Tang Zhigang’s little acorns


The seemingly obvious interpretation of Tang Zhigang’s paintings of children in adult roles is that adults — and especially politicians and military types — behave like children. But in a great 2004 essay at the Han Art website, Monica Dematte offers an interesting alternative.
She’d visited the Yunnanese artist in his barracks (the army was his primary career until not long ago) and watched him teaching art to kids.

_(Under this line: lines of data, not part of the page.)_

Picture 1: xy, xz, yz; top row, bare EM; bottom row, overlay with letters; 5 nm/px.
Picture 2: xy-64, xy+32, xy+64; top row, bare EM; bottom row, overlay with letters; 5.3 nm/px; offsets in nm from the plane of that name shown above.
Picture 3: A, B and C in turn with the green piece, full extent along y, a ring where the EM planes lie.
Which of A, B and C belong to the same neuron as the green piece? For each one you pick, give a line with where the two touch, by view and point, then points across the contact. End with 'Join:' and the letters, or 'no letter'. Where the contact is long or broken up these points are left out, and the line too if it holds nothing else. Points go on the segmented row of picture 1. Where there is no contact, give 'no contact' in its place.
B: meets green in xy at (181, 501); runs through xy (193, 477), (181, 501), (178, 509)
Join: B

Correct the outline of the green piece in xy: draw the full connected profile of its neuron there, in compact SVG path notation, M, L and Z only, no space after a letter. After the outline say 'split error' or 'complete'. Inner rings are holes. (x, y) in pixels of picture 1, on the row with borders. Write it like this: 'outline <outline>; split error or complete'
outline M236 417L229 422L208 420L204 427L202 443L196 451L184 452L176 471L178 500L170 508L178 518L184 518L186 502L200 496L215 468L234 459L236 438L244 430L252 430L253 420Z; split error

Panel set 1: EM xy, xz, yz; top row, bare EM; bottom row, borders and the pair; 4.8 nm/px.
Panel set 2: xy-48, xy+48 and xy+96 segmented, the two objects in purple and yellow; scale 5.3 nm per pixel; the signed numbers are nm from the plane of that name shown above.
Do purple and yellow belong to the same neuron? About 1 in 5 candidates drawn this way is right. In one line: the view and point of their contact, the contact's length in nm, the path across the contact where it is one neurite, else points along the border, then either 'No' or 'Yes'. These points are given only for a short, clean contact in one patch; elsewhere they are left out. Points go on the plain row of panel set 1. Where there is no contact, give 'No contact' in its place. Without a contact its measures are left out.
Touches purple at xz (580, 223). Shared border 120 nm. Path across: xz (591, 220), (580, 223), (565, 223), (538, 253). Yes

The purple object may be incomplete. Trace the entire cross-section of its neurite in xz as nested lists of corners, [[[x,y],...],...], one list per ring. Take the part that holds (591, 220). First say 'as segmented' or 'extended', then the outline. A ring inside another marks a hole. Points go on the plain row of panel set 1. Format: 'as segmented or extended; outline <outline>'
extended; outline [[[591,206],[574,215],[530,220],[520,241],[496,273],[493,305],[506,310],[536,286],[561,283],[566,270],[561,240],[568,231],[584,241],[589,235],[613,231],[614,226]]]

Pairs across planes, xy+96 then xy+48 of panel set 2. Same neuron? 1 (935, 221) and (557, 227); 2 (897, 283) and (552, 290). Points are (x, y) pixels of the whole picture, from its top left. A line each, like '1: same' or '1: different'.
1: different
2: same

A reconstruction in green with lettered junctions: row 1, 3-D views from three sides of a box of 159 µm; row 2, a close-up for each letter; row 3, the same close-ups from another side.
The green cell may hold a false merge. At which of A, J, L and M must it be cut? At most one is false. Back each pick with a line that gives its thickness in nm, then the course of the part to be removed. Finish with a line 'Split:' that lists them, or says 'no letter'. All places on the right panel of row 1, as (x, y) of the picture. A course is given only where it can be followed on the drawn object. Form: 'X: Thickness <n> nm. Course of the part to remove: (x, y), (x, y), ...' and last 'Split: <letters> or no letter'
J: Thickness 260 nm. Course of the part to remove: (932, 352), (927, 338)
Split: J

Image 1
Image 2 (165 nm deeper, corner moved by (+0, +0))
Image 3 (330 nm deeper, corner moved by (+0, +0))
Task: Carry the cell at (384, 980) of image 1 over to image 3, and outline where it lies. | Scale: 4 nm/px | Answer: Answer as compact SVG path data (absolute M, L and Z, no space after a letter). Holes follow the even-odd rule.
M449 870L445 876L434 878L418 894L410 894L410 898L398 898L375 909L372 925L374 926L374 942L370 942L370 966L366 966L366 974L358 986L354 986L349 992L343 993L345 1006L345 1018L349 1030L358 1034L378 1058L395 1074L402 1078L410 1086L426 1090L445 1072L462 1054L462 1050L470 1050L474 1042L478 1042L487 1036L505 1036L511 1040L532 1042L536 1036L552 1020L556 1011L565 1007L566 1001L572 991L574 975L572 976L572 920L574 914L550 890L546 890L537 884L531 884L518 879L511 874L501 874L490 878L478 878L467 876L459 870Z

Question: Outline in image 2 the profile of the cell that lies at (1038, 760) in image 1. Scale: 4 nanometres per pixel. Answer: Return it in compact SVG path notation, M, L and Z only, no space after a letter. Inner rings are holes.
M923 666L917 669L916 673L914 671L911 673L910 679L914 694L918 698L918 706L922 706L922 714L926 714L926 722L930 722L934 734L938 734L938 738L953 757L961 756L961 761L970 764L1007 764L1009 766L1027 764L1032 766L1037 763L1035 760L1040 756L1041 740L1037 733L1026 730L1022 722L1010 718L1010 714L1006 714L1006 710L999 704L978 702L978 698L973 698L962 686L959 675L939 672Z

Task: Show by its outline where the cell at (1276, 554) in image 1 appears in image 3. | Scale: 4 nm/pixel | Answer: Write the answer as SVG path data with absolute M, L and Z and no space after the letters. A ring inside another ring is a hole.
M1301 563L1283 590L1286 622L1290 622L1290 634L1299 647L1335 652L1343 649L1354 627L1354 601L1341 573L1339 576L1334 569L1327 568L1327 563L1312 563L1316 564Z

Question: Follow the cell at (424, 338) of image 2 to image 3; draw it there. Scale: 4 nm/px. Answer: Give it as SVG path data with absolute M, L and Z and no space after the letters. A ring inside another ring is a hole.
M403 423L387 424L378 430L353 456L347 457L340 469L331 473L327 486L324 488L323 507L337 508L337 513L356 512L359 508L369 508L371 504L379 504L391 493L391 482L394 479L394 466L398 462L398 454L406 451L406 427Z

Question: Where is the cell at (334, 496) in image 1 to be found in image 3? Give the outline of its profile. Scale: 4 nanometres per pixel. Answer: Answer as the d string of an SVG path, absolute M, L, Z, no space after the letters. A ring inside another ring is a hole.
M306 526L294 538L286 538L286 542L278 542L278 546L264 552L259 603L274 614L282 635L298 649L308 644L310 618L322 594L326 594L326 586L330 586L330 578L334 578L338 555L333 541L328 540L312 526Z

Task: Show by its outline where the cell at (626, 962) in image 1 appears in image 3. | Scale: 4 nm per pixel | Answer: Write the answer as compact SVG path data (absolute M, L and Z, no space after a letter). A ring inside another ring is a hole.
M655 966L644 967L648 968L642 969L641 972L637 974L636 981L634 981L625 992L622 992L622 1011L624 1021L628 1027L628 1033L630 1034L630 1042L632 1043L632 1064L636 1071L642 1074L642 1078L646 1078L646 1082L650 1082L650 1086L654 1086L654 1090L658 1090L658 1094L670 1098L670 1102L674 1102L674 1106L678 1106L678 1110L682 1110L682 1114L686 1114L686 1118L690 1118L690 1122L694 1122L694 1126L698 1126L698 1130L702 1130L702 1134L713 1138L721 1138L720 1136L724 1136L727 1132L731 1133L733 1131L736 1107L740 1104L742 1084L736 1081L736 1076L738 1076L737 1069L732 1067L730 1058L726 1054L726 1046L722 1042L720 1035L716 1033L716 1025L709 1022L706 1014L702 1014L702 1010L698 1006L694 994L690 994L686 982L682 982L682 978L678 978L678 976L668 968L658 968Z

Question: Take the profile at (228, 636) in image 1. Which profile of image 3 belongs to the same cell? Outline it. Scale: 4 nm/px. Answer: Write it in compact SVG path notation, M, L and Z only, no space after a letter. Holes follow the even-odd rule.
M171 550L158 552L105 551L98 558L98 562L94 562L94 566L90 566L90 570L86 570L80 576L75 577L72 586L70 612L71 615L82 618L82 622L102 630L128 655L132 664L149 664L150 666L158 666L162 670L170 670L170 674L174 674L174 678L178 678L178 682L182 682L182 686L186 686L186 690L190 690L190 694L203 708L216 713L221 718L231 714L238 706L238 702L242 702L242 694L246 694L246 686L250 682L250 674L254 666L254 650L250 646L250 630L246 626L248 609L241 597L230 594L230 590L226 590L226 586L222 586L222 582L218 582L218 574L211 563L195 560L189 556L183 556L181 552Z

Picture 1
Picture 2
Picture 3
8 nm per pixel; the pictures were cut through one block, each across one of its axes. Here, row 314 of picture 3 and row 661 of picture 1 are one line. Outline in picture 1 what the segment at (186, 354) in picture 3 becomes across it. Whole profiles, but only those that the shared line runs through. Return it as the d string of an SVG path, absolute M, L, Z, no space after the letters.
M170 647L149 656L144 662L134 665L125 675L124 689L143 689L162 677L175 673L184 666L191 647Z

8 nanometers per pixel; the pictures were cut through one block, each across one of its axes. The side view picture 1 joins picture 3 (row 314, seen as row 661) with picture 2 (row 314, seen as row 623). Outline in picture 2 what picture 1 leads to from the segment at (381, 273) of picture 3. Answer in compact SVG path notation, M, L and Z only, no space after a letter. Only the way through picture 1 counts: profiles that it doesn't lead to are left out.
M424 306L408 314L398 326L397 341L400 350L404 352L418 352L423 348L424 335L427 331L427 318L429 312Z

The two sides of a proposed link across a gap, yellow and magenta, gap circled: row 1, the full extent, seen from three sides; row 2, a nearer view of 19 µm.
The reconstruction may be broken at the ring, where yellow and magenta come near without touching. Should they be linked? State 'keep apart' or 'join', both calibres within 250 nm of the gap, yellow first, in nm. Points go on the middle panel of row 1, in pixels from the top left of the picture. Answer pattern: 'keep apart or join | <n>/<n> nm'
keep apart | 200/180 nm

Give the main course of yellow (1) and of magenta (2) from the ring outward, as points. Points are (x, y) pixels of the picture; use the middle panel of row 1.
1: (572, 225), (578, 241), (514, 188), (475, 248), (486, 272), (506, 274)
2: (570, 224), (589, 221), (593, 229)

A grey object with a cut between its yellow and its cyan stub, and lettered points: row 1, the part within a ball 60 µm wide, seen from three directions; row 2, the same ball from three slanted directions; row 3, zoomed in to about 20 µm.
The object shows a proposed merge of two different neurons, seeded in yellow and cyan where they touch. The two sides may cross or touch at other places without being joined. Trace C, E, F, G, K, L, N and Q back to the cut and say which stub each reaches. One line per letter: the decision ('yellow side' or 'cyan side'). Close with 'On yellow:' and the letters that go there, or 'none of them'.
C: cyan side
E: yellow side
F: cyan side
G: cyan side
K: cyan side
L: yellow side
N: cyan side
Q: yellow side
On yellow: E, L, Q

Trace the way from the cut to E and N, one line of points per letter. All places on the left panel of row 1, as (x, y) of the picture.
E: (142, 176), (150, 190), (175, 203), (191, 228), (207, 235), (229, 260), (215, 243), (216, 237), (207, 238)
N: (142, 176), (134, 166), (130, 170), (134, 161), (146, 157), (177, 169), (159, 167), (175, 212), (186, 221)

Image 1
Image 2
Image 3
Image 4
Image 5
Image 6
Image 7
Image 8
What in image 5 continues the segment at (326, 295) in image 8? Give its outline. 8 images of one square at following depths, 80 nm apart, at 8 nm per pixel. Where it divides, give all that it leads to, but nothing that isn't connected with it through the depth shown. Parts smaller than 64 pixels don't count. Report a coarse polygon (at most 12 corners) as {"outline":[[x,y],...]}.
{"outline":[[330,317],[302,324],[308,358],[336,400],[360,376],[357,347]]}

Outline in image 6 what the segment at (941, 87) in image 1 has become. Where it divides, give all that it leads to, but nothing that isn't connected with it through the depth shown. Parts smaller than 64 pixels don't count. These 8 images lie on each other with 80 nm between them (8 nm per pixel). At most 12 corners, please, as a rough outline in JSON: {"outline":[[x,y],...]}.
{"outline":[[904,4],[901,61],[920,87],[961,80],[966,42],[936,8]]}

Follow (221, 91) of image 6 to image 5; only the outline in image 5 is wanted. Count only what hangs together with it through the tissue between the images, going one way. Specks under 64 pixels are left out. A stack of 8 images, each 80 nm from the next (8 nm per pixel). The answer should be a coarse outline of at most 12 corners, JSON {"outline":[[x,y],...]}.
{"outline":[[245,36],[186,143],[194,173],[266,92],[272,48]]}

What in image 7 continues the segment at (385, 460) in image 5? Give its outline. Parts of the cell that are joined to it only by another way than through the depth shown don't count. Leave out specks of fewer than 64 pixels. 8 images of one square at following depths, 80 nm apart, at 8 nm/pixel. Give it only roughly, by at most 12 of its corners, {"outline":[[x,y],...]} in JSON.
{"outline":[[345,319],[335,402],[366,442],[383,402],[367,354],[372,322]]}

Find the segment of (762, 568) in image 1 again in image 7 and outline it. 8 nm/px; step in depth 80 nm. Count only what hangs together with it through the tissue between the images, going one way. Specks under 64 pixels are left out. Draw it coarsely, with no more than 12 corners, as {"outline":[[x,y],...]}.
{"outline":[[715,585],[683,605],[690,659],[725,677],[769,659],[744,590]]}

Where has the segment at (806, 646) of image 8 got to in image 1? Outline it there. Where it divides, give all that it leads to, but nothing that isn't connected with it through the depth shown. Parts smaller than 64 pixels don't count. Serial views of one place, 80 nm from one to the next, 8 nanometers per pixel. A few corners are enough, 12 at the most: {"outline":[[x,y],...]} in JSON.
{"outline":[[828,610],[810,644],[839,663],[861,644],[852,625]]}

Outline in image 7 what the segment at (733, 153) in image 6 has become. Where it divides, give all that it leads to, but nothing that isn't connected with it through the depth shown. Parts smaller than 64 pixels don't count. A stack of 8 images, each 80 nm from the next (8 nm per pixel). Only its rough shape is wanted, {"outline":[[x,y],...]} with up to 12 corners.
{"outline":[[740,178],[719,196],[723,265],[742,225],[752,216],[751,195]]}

The classes, she wrote, “are actually situations where human relationships are subject to authority and are governed by strict regulations.
“I believe that the painter has found in the children many of the shortcomings which grow more evident when one becomes adult, while some infantile anti-social traits seem to have been disguised in the grown-ups behind a diplomatic curtain of politeness … The children are for him the ’successors of socialism’.
“It is also true that, switching from adults to children, he is somehow playing it safer: humour is greatly accepted and practised in China, but some subjects are still taboo.”
In 1999 Tang — who’s about 49 now and earning half a million dollars for his paintings — started placing youngsters in adult-style meetings, typified by the work above, “Children in Meeting, Hong Kong No 3″. They wear official dress, usually the Mao jackets of the autocracy, and tap at their tea cups, but close by are their toys.
“Every single element is chosen for its symbolic value,” Dematte says. “Subverting the principles of Chinese and Soviet socialist realism, which Tang absorbed during his artistic education in Nanjing and Beijing, he is now forging a breed of anti-hero baby cadres that satirises a whole era.”
It’s all a bit too pat for me, slim in thoughtfulness, but it certainly beats calling Tang’s pieces “cute”.